La province doit également travailler avec la Mobile Legal Clinic, un groupe local qui défend les intérêts des sans-abri et qui a déposé une demande d’injonction en mars.

Le directeur général de Mobile, Donald Tremblay, a déclaré que certains résidents vivent dans le camp depuis des années.

Selon lui, la décision suggère que le juge a reconnu que les droits des résidents seraient violés s’ils étaient expulsés de force.

« Le juge a reconnu qu’il y avait une violation apparente de leurs droits, y compris le droit à la vie et à la sécurité. Le tribunal a également évalué les répercussions d’un retard dans les travaux de construction par rapport aux conséquences d’une expulsion », a déclaré M. Tremblay.

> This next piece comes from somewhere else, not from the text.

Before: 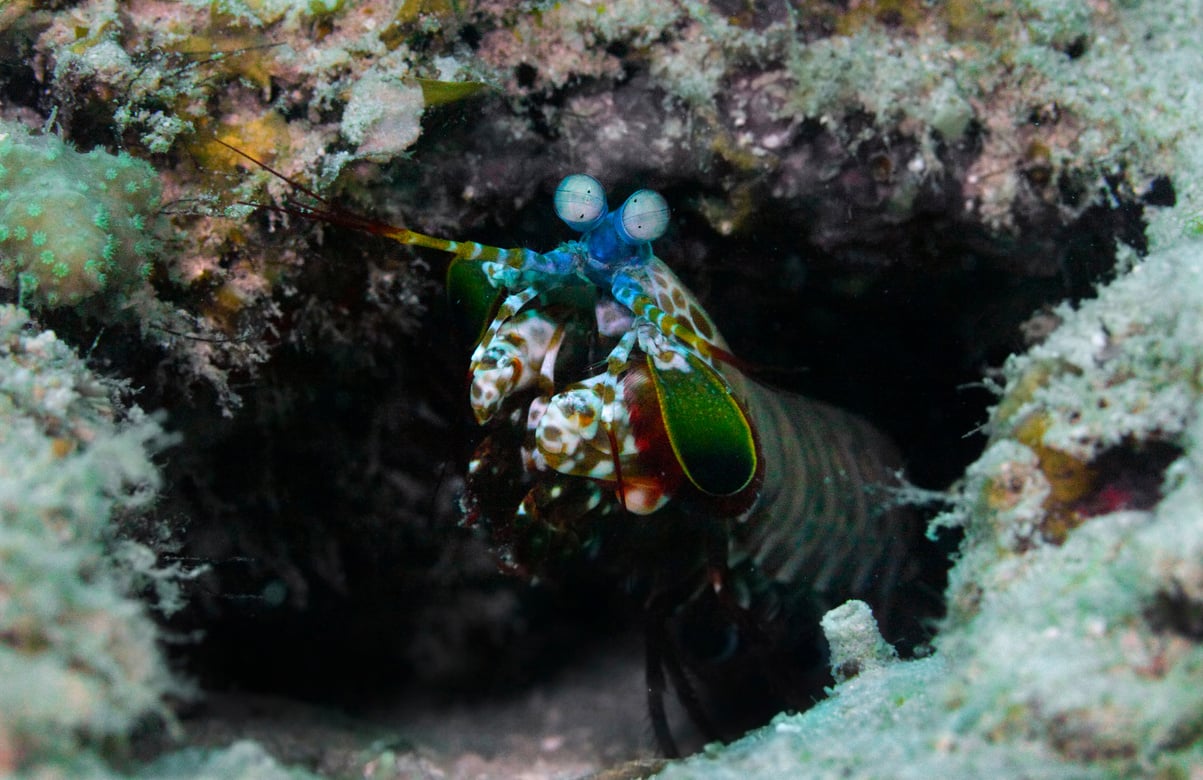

« Le juge a reconnu que les conséquences étaient plus importantes pour les personnes vivant dans le campement. Le gouvernement n’a pas été en mesure de prouver que le fait de retarder les travaux mettrait en péril l’ensemble du projet.

Le ministère des Transports du Québec a déterminé que l’autoroute devait faire l’objet d’importants travaux de réparation qui devaient commencer en septembre 2022 et se terminer en 2025.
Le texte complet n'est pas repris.